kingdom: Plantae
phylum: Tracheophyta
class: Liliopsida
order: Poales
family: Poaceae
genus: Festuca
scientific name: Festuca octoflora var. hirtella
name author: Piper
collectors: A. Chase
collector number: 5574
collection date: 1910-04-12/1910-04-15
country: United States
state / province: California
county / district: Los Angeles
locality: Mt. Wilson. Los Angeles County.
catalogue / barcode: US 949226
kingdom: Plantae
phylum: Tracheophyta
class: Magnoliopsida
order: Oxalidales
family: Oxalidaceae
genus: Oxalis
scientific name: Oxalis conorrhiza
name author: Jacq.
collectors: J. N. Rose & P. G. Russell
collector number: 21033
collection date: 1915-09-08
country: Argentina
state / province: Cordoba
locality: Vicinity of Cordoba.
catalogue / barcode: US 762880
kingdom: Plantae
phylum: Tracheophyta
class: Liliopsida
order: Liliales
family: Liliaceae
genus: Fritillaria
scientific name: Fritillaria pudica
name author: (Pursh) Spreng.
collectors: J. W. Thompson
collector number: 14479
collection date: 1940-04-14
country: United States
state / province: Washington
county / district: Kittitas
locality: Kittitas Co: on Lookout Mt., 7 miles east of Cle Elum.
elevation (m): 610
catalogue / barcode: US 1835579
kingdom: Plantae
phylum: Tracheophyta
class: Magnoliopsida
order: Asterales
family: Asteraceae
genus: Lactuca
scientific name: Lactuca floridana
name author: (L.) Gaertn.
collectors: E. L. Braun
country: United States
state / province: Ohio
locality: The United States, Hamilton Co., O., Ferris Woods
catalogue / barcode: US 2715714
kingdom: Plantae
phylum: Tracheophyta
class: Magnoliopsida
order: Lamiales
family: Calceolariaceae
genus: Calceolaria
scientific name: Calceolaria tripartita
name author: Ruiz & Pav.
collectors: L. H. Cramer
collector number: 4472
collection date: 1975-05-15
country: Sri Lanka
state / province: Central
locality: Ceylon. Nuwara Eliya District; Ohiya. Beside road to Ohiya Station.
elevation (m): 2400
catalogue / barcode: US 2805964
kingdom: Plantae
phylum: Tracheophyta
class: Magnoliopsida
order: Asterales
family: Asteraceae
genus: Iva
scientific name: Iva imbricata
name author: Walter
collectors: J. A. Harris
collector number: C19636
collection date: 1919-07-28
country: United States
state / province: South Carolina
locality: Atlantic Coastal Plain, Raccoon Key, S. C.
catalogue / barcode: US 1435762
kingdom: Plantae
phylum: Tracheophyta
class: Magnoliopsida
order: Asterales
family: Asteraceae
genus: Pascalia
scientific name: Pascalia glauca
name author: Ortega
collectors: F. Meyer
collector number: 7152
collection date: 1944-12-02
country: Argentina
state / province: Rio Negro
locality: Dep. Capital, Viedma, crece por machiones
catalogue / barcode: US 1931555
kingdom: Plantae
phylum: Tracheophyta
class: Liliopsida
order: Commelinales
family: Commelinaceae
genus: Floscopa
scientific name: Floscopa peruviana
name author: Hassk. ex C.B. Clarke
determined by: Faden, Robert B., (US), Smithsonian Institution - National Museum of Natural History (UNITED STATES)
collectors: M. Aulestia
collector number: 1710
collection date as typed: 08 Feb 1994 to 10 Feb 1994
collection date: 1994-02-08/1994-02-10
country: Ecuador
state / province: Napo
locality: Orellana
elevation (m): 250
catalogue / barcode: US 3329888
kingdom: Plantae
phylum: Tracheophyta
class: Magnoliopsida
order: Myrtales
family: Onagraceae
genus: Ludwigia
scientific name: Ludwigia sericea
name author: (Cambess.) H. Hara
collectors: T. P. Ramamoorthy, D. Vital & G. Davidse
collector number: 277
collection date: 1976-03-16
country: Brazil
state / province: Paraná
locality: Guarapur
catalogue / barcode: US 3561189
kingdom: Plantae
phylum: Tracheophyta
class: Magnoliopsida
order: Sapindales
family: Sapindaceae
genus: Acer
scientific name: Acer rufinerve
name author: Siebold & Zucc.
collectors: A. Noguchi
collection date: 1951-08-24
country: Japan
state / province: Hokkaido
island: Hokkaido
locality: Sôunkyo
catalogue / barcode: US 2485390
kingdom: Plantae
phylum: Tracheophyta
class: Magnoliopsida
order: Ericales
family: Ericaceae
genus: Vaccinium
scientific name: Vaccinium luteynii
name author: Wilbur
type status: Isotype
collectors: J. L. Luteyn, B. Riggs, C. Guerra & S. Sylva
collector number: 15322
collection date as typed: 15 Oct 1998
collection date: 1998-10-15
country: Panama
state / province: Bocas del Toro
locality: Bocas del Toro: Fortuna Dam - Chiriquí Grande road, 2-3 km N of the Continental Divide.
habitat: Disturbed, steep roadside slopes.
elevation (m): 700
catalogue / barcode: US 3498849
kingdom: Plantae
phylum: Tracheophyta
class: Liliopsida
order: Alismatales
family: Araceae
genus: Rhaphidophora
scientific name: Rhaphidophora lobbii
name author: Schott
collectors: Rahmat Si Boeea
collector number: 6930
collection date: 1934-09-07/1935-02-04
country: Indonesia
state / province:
+ + + + + + +
§ The request: Please return the lines of the entries that run from the line containing "locality: Orellana" through the line containing "order: Sapindales", both included, reproduced exactly.

§ Correct response:
locality: Orellana
elevation (m): 250
catalogue / barcode: US 3329888
kingdom: Plantae
phylum: Tracheophyta
class: Magnoliopsida
order: Myrtales
family: Onagraceae
genus: Ludwigia
scientific name: Ludwigia sericea
name author: (Cambess.) H. Hara
collectors: T. P. Ramamoorthy, D. Vital & G. Davidse
collector number: 277
collection date: 1976-03-16
country: Brazil
state / province: Paraná
locality: Guarapur
catalogue / barcode: US 3561189
kingdom: Plantae
phylum: Tracheophyta
class: Magnoliopsida
order: Sapindales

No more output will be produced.